L’agresseur avait été tué par les policiers après que ceux-ci eurent répliqué à ses tirs lors de sa sortie de l’appartement-hôtel où il était retranché avec son otage.
Photo: Mal Fairclough Agence France-Presse L’agresseur avait été tué par les policiers après que ceux-ci eurent répliqué à ses tirs lors de sa sortie de l’appartement-hôtel où il était retranché avec son otage.

Sydney — Le groupe État islamique (EI) a revendiqué la prise d’otage de Melbourne de lundi, à l’issue de laquelle le preneur d’otage a été abattu par la police antiterroriste australienne.

« L’exécutant de l’attaque de Melbourne en Australie est un soldat du groupe EI qui a mené à bien cette opération en réponse aux appels à viser les citoyens des pays membres de la coalition » internationale en Syrie, a affirmé mardi l’agence de propagande du groupe armé, Amaq.

Cette revendication est intervenue alors que la police antiterroriste australienne enquête toujours sur cet homme qui a pris une femme en otage dans un appartement de la banlieue de Melbourne avant d’être abattu par les policiers.

« Notre commandement antiterroriste travaille avec nos enquêteurs du département criminel », avait déclaré lundi à la presse le commissaire adjoint de la police de l’État de Victoria, Andrew Crisp. Il a toutefois précisé que l’hypothèse terroriste n’était qu’« une possibilité envisagée dans l’enquête ».

L’agresseur avait été tué par les policiers après que ceux-ci ont répliqué à ses tirs lors de sa sortie de l’appartement-hôtel où il était retranché avec son otage. Si la femme est sortie indemne de la fusillade, trois policiers ont été blessés sans que leurs jours ne soient en danger, a précisé la police de l’État de Victoria.
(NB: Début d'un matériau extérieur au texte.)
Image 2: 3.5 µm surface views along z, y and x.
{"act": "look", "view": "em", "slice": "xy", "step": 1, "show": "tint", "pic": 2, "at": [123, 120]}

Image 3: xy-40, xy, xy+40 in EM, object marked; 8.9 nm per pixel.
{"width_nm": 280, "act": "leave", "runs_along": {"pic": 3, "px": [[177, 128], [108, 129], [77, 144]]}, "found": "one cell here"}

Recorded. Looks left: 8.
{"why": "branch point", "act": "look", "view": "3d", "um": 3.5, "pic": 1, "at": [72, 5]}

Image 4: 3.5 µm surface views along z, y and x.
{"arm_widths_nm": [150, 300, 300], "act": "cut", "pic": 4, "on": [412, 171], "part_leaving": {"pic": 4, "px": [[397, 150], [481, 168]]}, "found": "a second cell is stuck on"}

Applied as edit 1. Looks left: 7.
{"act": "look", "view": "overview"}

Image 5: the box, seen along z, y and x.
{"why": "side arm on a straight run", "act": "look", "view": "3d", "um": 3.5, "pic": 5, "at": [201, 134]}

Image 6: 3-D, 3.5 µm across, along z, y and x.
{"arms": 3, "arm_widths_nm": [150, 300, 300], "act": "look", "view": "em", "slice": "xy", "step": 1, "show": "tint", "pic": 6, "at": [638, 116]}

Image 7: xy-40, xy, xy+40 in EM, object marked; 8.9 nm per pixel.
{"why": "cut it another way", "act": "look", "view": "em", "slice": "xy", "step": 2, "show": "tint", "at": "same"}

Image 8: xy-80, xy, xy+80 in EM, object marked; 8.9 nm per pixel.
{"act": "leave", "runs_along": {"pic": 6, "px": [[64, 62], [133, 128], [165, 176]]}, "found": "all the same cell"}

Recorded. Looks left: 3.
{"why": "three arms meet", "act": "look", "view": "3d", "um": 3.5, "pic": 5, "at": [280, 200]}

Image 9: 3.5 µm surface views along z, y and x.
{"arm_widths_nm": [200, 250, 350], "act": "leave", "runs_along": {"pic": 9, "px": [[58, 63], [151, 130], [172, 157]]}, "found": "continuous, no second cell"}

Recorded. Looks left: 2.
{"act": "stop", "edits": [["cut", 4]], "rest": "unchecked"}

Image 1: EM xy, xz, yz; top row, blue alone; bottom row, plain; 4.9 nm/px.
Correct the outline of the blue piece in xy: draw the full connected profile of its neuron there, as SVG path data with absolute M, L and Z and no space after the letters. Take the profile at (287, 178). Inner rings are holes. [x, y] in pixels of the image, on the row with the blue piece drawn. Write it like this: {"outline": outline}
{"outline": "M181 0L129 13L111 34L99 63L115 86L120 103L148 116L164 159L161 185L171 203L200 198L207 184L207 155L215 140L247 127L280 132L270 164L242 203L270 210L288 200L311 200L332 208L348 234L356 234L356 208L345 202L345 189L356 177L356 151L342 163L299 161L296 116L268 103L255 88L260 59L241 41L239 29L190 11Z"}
Les policiers étaient intervenus après avoir été informés d’une explosion dans l’appartement. En arrivant sur place, ils avaient découvert dans l’entrée de l’immeuble le corps d’un homme, toujours non identifié mardi aux premières heures de la journée.

L’homme retrouvé mort présentait « une blessure par balle », a précisé la police de l’État.

Les autorités australiennes craignaient de nouvelles attaques djihadistes après les quatre attentats, dont le meurtre d’un policier à Sydney par un adolescent de 15 ans, qui ont visé le pays ces dernières années.

Selon elles, 12 attaques ont été déjouées et 61 personnes inculpées depuis que le niveau d’alerte a été relevé en septembre 2014.